**STATED TASK 1:** Duplicate the passage of the post on Scott Walker's proposed mandamus from "Perhaps frustrated by" up to and including "call an Article V convention.".
**STATED TASK 2:** Which court cases does the post on Scott Walker's proposed mandamus cite by name? List every one.

**DOCUMENT EXCERPT:**
○ ○ ○ ○ ○
Friday, July 31, 2020

Gov. Scott Walker’s Proposed Mandamus to Compel Congress to Call an Article V Convention

David Super

     After losing his bid for re-election in 2018, Wisconsin Governor Scott Walker enlisted as a consultant for several conservative groups.  Among these groups was one of several seeking to call this country’s first con­vention since 1787 to amend the U.S. Constitution.  Upon taking that position, Gov. Walker announced that he would be visiting several states and persuading leaders there to abandon their resistance to calling a constitutional convention.  Governor Walker claimed that twenty-eight states had already re­quested a convention for the purpose of adding a balanced budget amendment to the Constitution.  He expres­sed optimism that his group would quickly secure another six states.  Article V empowers Congress to call a convention at the request of two-thirds of the states, which is thirty-four. 

     The details of Gov. Walker’s visits are not publicly known, he likely learned what has long been appar­ent to others:  many Americans of all political persuasions are unwilling to throw our Constitution open to the whims of the special interest groups that likely would dominate an Article V convention.  Since assuming his new role, the number of states requesting an Article V convention has stagnated.  Indeed, if anything the momentum is away from holding a convention as four states – Delaware, Maryland, Nevada, and New Mexico – rescinded decades-old resolutions calling for an Article V convention. 

     Perhaps frustrated by opposition in state legislatures, Gov. Walker recently proposed turning to the federal courts.  In a presentation at the American Legislative Exchange Council (ALEC), Gov. Walker suggested that one or more of the state attorneys general should file a mandamus action against Congress in federal court seeking an order compelling Congress to call an Article V convention. 

     Such an action would be wholly unsustainable under existing law and precedent.  In Spallone v. United States, 493 U.S. 265, 279 (1990), the Court overturned contempt fines against city councilmembers whom it agreed had violated both civil rights laws and a consent judgment to which they had agreed.  Writing for the Court, Chief Justice Rehnquist “emphasized that any restriction on a legislator’s freedom undermines the ‘public good’ by interfering with the rights of the people to representa­tion in the democratic process.”  He went on to note that the doctrine of legislative immunity prohibited both injunctions and damage awards against state officials acting in a legislative capacity.  If respect for voters’ right to control their elected legislators overrides even the Supremacy Clause, it certainly would not allow courts to order Congress to legislate in any particular manner. 

     Moreover, no federal statute authorizes such suits against Congress.  Under 28 U.S.C. § 1361, federal courts may issue writs of “mandamus to compel an officer or employee of the United States or any agency thereof to perform a duty owed to the plaintiff.”  Congress is not an agency of the United States, and the Speech and Debate Clause prohibits any court from so much as questioning Members of Congress about any of their legislative actions.  Art. I, sec. 6.  It also is doubtful that, even if Congress was required to call an Article V convention, that would be a “duty owed to” any state attorney general.  The Supreme Court has repeatedly emphasized that Article III requires plaintiffs to have particularized interests, beyond a general desire to uphold the law, to invoke federal courts’ jurisdiction.  Raines v. Byrd, 521 U.S. 811 (1997); Lujan v. Defenders of Wildlife, 504 U.S. 555 (1992); see Blessing v. Freestone, 520 U.S. 329 (1997).
○ ○ ○ ○ ○
**STORED RECORDS:**
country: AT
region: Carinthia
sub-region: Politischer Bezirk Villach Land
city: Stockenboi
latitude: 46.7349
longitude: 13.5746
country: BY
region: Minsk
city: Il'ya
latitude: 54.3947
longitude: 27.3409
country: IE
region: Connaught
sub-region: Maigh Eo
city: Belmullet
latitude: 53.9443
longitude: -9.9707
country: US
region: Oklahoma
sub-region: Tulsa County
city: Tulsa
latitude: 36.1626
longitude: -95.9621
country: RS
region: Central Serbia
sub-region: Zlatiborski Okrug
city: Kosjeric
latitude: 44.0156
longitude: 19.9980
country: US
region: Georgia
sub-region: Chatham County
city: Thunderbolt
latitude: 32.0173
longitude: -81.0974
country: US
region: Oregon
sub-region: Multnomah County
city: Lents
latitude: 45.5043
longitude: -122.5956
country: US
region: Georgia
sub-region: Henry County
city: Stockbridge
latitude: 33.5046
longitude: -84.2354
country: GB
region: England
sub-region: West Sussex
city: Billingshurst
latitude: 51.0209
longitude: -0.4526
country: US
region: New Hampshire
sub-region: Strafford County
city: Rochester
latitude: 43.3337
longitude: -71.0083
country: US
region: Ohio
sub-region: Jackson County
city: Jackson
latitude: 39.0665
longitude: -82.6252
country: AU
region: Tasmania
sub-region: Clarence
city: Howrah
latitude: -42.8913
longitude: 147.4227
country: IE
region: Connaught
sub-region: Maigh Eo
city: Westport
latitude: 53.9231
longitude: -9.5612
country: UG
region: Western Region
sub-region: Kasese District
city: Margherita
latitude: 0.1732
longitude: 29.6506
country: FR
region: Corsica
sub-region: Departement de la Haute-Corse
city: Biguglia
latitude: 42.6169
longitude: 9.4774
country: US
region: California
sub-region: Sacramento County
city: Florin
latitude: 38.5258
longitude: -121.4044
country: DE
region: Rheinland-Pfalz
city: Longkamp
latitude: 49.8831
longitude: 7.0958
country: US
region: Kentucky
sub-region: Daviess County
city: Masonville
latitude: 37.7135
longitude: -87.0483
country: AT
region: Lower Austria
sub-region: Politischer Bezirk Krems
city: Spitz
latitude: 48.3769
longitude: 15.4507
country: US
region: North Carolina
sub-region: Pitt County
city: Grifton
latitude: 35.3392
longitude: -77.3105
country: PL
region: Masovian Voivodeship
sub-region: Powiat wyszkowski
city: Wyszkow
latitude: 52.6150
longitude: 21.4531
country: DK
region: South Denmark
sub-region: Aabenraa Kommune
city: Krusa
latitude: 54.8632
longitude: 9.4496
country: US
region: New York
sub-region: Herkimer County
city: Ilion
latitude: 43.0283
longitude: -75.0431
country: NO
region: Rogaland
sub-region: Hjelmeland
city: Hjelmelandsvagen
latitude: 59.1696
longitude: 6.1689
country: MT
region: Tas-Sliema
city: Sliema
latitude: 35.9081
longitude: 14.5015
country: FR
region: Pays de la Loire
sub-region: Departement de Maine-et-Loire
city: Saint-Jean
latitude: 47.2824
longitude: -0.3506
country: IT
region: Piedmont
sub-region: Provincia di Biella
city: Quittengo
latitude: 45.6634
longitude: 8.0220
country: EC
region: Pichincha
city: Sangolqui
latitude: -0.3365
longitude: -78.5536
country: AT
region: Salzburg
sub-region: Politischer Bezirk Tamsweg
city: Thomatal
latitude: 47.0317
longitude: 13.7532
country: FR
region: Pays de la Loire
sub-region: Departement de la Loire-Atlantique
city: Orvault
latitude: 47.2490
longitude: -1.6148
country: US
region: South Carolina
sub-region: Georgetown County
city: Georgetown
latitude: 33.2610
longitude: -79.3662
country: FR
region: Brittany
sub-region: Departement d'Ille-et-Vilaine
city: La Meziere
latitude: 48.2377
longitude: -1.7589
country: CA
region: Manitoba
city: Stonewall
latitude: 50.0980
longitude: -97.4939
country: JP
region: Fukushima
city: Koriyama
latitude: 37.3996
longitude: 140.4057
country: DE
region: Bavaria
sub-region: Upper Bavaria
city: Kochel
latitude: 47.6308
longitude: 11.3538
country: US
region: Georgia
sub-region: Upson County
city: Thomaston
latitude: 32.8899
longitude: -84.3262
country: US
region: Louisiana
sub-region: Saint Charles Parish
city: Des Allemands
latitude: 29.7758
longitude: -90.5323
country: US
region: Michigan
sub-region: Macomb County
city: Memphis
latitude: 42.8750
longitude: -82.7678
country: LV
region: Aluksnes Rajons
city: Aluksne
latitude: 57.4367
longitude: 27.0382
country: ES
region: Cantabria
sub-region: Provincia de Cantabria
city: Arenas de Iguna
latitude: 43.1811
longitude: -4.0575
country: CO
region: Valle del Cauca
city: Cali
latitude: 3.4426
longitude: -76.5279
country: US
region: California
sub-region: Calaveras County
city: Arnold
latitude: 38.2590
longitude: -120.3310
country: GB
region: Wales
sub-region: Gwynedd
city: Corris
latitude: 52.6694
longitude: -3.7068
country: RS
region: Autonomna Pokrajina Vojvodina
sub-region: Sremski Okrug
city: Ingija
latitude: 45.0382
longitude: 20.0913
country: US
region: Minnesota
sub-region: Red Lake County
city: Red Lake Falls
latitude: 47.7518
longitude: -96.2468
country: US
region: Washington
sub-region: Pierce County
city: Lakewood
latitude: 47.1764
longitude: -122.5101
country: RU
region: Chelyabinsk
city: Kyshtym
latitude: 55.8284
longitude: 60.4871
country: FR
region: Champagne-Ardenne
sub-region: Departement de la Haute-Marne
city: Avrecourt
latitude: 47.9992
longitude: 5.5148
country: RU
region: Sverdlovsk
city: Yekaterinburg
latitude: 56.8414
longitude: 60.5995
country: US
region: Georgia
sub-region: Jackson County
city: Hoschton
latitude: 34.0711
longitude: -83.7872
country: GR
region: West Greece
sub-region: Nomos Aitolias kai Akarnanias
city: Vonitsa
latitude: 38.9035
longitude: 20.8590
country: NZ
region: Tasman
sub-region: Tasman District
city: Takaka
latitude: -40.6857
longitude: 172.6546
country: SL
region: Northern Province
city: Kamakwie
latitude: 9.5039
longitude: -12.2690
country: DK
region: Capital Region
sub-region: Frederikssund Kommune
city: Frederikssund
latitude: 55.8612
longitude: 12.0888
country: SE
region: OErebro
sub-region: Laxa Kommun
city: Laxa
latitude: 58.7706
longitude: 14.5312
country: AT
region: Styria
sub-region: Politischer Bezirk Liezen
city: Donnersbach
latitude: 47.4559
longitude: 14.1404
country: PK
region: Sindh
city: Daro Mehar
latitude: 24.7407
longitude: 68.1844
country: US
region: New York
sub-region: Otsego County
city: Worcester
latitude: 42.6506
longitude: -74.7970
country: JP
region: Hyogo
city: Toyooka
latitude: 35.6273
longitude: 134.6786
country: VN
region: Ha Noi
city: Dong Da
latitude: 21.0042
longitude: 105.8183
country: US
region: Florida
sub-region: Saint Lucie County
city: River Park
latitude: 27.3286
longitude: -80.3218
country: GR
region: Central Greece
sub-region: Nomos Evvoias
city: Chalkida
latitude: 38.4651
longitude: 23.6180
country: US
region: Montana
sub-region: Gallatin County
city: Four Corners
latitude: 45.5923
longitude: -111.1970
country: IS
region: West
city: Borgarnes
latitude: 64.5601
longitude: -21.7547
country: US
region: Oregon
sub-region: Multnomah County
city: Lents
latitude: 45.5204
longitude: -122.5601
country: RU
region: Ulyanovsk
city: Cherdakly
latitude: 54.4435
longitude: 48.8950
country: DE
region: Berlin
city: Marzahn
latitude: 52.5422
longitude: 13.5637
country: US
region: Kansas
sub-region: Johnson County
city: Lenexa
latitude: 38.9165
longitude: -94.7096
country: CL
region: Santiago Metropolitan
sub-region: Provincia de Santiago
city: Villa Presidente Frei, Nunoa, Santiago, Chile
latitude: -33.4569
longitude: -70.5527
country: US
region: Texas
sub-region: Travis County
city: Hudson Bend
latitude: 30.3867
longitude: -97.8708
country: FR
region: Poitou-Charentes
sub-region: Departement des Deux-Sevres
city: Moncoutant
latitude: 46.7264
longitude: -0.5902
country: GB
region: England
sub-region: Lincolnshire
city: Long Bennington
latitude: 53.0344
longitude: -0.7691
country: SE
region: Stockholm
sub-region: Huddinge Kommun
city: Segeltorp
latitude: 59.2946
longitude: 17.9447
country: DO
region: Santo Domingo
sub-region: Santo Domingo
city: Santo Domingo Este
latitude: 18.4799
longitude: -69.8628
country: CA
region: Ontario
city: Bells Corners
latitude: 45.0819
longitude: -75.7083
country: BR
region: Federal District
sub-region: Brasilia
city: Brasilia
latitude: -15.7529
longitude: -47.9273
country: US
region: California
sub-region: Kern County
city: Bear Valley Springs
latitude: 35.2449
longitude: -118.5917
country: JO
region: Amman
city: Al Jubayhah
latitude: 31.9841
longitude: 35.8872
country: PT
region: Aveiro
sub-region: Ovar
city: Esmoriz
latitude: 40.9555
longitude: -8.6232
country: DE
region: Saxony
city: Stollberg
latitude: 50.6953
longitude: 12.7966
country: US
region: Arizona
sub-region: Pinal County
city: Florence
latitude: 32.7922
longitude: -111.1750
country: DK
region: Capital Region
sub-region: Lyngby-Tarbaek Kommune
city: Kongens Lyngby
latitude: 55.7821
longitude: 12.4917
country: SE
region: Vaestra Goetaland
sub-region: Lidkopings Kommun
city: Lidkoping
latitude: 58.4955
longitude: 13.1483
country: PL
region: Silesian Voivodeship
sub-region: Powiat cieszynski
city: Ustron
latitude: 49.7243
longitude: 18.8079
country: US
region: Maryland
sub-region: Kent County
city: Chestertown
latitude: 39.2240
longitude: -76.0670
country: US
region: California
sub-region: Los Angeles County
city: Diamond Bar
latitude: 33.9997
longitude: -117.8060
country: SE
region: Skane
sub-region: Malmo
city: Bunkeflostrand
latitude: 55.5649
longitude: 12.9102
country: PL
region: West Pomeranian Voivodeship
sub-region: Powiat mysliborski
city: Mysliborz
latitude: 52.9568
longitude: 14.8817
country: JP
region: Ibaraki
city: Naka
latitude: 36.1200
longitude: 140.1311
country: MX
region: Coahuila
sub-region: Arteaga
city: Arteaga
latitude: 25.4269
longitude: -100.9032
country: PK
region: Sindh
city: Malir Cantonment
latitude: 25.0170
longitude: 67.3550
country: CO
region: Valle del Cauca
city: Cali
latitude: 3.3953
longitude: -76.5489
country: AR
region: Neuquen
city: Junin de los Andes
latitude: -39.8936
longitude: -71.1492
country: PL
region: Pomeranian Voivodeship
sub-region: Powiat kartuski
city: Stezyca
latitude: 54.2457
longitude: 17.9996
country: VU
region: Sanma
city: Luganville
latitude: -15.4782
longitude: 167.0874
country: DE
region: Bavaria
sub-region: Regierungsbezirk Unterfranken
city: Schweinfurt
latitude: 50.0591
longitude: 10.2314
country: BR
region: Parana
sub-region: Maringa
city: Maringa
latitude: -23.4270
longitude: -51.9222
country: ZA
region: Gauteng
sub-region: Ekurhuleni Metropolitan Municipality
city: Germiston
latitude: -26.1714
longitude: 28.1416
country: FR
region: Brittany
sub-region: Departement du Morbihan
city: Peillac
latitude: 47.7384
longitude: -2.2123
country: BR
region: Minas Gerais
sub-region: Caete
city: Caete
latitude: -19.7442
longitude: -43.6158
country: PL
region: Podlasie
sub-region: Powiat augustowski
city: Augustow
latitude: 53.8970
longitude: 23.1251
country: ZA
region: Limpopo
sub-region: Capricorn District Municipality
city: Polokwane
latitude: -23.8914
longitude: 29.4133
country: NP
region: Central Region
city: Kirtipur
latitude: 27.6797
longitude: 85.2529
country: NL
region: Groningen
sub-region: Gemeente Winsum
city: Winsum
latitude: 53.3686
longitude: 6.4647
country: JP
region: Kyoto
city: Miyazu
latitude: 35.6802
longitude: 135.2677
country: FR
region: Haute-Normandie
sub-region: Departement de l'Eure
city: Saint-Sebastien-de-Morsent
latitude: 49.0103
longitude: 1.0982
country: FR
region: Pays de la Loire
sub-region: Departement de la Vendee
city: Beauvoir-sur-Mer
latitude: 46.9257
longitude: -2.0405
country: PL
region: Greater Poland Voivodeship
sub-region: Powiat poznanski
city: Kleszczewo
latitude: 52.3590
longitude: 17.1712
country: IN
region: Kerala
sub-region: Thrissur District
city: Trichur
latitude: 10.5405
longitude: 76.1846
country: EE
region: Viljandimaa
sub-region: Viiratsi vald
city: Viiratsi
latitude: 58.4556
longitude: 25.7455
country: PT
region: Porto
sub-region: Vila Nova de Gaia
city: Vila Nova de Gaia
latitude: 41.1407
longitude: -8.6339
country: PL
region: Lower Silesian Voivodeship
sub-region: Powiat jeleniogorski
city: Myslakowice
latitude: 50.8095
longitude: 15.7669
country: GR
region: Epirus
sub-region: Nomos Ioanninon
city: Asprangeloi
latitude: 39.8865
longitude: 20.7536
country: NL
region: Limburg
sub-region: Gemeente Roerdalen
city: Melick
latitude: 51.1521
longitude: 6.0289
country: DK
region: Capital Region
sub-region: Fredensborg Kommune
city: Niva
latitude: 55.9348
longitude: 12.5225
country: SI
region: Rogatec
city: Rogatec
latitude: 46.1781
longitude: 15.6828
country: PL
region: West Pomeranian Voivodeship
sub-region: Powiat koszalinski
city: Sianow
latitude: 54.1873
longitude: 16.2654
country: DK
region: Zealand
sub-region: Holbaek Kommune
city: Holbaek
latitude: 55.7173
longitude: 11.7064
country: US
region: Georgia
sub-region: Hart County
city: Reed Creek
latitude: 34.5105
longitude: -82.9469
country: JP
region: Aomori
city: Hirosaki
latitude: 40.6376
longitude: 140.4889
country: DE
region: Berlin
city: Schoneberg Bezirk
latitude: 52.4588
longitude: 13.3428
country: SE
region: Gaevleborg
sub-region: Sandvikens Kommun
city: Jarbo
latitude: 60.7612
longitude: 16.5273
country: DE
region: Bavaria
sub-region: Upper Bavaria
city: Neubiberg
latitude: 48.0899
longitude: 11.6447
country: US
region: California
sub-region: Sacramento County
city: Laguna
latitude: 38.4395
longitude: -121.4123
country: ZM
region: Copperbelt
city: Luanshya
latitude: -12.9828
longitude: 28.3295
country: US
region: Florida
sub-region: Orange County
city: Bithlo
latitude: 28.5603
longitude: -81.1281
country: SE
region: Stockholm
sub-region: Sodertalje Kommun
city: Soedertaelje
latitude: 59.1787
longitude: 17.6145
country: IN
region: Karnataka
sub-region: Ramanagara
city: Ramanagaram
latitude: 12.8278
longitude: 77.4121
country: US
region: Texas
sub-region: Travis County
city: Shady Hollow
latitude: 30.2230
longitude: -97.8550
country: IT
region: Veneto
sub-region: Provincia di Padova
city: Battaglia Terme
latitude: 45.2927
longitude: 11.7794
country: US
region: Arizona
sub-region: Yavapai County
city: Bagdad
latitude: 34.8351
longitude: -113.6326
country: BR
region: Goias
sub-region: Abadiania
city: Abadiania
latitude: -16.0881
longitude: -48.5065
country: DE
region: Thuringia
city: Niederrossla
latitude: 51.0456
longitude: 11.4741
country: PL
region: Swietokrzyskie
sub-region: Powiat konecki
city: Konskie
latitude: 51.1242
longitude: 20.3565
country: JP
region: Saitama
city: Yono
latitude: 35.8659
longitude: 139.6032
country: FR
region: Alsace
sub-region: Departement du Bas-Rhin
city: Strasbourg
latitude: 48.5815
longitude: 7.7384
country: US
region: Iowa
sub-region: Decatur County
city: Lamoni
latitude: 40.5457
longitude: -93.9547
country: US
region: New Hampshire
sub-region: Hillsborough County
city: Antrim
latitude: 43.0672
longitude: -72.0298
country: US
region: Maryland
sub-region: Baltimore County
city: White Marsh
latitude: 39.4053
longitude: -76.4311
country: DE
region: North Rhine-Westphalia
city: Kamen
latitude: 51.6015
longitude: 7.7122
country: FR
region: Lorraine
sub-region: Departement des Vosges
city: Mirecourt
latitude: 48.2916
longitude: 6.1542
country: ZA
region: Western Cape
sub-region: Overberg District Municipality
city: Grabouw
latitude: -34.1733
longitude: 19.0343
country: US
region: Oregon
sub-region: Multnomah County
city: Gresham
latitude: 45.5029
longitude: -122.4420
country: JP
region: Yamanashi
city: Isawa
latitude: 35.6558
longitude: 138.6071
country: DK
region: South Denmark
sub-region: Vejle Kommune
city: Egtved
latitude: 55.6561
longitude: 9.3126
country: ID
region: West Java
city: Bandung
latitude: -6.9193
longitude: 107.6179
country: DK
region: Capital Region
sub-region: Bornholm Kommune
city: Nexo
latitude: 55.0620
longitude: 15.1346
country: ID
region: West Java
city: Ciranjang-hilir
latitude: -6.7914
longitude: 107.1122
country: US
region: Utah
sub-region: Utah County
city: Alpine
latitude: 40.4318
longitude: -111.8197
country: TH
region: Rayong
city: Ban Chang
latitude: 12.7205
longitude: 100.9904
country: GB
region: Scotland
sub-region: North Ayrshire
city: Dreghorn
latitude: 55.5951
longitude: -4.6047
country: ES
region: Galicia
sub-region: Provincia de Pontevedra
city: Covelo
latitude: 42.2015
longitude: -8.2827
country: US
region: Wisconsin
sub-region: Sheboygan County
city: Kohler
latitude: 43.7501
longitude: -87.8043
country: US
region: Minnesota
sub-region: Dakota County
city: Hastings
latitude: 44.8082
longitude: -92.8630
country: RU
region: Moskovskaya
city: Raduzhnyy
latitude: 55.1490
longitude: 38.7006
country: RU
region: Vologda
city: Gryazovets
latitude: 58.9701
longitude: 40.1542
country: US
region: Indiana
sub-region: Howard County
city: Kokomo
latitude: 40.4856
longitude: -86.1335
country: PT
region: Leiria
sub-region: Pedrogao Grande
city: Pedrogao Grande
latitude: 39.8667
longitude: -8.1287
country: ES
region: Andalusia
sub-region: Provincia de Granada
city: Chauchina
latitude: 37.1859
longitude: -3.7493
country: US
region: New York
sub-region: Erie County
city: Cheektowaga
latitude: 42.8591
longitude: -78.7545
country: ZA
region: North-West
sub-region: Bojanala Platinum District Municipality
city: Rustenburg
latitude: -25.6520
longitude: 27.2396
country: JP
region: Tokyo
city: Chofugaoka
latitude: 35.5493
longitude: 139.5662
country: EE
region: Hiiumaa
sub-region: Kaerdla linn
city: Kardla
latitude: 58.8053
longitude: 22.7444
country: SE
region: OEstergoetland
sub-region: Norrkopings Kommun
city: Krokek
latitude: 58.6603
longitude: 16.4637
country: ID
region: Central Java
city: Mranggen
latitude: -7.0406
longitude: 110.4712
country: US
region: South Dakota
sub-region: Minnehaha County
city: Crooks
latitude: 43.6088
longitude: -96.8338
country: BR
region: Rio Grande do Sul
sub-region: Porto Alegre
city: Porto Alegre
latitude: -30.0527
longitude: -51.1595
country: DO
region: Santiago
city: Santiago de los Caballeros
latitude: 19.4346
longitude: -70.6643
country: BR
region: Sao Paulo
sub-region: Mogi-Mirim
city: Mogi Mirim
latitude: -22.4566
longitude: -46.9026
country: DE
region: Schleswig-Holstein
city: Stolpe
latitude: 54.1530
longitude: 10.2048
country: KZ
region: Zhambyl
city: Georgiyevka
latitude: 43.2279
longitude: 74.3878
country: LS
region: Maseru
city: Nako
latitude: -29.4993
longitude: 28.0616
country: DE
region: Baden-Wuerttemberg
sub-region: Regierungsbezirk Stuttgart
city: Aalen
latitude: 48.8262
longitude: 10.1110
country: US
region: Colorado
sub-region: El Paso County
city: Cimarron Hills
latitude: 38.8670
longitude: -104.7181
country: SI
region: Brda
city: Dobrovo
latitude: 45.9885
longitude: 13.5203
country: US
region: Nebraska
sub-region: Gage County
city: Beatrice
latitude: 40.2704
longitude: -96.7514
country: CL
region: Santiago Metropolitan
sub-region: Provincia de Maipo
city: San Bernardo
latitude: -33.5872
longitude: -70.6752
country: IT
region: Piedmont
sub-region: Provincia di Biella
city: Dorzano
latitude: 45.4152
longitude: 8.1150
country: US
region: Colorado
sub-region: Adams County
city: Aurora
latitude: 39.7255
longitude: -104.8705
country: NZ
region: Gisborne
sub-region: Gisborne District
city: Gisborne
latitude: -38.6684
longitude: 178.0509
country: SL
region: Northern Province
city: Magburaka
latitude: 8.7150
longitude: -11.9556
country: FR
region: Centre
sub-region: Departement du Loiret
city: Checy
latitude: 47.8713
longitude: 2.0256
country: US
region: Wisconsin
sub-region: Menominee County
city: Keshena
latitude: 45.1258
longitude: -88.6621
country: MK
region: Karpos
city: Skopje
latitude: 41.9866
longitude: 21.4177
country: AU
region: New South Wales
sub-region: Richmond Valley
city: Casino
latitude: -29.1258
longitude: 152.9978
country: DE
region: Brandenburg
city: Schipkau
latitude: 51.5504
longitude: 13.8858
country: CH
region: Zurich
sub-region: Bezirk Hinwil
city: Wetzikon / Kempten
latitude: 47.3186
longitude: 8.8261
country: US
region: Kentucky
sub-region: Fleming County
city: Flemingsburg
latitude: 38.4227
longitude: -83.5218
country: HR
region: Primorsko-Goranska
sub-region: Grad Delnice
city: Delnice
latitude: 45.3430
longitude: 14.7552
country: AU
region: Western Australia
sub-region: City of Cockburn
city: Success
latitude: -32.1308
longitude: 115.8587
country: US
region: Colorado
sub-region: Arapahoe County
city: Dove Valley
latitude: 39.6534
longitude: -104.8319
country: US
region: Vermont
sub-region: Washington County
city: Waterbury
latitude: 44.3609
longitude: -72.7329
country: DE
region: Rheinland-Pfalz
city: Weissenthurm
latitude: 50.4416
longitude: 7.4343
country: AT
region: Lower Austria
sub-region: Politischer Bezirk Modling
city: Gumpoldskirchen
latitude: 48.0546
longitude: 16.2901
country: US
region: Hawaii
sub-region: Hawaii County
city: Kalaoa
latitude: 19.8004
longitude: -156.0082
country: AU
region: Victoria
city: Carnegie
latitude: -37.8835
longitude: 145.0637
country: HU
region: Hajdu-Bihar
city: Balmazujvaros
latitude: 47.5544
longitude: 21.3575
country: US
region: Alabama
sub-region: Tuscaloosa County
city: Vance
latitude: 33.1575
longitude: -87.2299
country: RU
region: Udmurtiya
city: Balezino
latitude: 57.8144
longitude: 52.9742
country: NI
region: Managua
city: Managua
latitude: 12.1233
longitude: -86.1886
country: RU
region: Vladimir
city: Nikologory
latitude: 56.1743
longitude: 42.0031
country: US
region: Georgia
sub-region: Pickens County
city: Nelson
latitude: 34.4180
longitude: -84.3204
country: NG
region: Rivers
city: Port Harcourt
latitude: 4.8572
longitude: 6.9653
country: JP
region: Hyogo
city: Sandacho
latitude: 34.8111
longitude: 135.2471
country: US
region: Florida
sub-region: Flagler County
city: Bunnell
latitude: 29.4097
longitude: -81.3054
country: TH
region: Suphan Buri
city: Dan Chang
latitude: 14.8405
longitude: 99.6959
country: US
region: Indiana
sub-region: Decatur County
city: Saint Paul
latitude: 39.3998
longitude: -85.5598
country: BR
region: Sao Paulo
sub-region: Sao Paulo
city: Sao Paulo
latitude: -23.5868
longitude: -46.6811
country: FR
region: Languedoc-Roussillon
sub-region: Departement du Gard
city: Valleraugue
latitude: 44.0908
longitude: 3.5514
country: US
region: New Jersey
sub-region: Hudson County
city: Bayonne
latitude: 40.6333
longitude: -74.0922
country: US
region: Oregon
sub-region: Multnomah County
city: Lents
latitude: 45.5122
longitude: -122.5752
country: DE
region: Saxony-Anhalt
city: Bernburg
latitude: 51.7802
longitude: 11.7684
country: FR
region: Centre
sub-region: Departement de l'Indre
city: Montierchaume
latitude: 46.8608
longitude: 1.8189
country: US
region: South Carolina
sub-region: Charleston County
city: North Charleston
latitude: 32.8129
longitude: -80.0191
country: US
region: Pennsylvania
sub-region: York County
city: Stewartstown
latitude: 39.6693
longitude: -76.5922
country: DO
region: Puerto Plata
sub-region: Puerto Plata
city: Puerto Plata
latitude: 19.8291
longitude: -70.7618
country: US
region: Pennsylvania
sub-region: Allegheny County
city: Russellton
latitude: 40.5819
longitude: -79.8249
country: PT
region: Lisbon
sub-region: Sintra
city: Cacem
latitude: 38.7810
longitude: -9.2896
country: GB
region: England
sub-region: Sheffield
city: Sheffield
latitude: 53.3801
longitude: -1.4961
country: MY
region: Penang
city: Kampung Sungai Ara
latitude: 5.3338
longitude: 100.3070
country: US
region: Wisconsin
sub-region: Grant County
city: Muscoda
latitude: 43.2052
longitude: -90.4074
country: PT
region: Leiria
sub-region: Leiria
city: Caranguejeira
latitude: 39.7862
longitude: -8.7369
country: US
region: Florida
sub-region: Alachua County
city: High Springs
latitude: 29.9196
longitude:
○ ○ ○ ○ ○
**FINISHED ANSWER 1:**
Perhaps frustrated by opposition in state legislatures, Gov. Walker recently proposed turning to the federal courts.  In a presentation at the American Legislative Exchange Council (ALEC), Gov. Walker suggested that one or more of the state attorneys general should file a mandamus action against Congress in federal court seeking an order compelling Congress to call an Article V convention.

**FINISHED ANSWER 2:**
Spallone v. United States
Raines v. Byrd
Lujan v. Defenders of Wildlife
Blessing v. Freestone